Establish the number of lines below that contain the string "Rendered". State that number alone.

[Exercise data]
□ □ □ □

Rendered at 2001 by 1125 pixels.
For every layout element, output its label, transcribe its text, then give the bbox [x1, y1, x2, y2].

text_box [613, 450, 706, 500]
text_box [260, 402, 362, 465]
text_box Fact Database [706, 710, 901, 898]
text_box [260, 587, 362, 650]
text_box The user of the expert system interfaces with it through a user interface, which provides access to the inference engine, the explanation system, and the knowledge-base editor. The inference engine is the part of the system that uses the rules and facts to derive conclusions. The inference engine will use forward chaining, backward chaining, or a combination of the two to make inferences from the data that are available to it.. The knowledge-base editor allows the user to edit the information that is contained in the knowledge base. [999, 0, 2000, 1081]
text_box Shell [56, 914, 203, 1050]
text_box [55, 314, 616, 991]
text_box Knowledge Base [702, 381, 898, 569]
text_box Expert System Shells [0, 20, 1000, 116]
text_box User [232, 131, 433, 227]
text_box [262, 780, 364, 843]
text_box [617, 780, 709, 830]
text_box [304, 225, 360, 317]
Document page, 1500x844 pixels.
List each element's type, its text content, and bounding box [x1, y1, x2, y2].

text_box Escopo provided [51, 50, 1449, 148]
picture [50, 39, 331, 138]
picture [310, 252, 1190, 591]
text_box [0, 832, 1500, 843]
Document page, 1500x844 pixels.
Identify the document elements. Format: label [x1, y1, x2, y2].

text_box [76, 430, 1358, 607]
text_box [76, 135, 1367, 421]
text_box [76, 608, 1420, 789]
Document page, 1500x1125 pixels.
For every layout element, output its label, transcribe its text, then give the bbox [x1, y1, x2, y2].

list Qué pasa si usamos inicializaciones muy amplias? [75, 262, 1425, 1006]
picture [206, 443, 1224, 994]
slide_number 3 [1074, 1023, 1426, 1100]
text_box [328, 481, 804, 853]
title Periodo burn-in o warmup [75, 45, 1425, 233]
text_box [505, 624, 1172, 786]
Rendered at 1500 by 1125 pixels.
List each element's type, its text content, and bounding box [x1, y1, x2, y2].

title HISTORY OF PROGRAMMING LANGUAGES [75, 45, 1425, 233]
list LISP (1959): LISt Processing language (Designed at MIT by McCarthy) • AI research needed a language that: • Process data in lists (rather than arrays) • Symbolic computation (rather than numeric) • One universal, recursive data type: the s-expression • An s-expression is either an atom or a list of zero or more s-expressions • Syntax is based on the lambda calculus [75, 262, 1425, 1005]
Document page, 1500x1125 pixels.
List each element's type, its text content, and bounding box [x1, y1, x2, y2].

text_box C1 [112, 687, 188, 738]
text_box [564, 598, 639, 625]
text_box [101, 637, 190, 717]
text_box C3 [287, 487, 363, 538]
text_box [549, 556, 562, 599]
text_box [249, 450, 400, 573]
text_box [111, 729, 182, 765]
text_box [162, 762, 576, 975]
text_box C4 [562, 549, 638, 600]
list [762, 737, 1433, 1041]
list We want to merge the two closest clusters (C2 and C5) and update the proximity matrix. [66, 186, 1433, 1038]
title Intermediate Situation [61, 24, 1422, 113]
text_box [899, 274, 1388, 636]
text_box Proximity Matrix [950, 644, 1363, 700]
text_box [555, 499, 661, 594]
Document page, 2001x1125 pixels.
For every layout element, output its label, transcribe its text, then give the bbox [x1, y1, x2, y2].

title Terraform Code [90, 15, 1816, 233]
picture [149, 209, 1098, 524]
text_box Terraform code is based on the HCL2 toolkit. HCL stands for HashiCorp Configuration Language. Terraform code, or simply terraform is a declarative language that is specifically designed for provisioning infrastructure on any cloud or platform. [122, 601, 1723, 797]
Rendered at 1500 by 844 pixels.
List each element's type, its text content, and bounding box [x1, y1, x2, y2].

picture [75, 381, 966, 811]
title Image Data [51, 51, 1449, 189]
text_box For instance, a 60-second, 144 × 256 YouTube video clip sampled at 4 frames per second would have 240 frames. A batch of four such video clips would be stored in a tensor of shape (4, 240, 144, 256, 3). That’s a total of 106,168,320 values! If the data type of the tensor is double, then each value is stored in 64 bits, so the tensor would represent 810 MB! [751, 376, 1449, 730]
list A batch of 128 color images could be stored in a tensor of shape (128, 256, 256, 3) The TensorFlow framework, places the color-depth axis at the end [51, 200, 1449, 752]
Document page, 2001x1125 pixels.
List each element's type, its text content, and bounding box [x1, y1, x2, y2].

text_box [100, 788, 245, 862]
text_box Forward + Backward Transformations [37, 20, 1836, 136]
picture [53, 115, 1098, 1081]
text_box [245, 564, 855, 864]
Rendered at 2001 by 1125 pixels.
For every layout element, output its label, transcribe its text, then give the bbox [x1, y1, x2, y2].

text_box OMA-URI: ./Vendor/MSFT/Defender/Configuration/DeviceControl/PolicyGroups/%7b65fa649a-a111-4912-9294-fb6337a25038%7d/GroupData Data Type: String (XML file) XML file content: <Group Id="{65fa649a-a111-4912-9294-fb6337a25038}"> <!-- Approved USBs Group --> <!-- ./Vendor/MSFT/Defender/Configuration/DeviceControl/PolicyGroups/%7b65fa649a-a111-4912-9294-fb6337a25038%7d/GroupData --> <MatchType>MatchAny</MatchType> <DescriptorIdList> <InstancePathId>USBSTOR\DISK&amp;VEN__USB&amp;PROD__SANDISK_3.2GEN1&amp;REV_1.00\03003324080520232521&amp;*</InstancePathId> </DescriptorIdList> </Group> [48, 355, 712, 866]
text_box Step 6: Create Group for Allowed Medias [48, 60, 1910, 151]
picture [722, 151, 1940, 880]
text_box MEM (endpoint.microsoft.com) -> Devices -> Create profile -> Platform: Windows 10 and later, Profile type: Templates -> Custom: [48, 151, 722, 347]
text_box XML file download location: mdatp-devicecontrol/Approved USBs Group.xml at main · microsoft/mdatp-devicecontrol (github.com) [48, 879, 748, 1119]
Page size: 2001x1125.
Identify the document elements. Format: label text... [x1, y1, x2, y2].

□ □ □ □

[Answer space] 4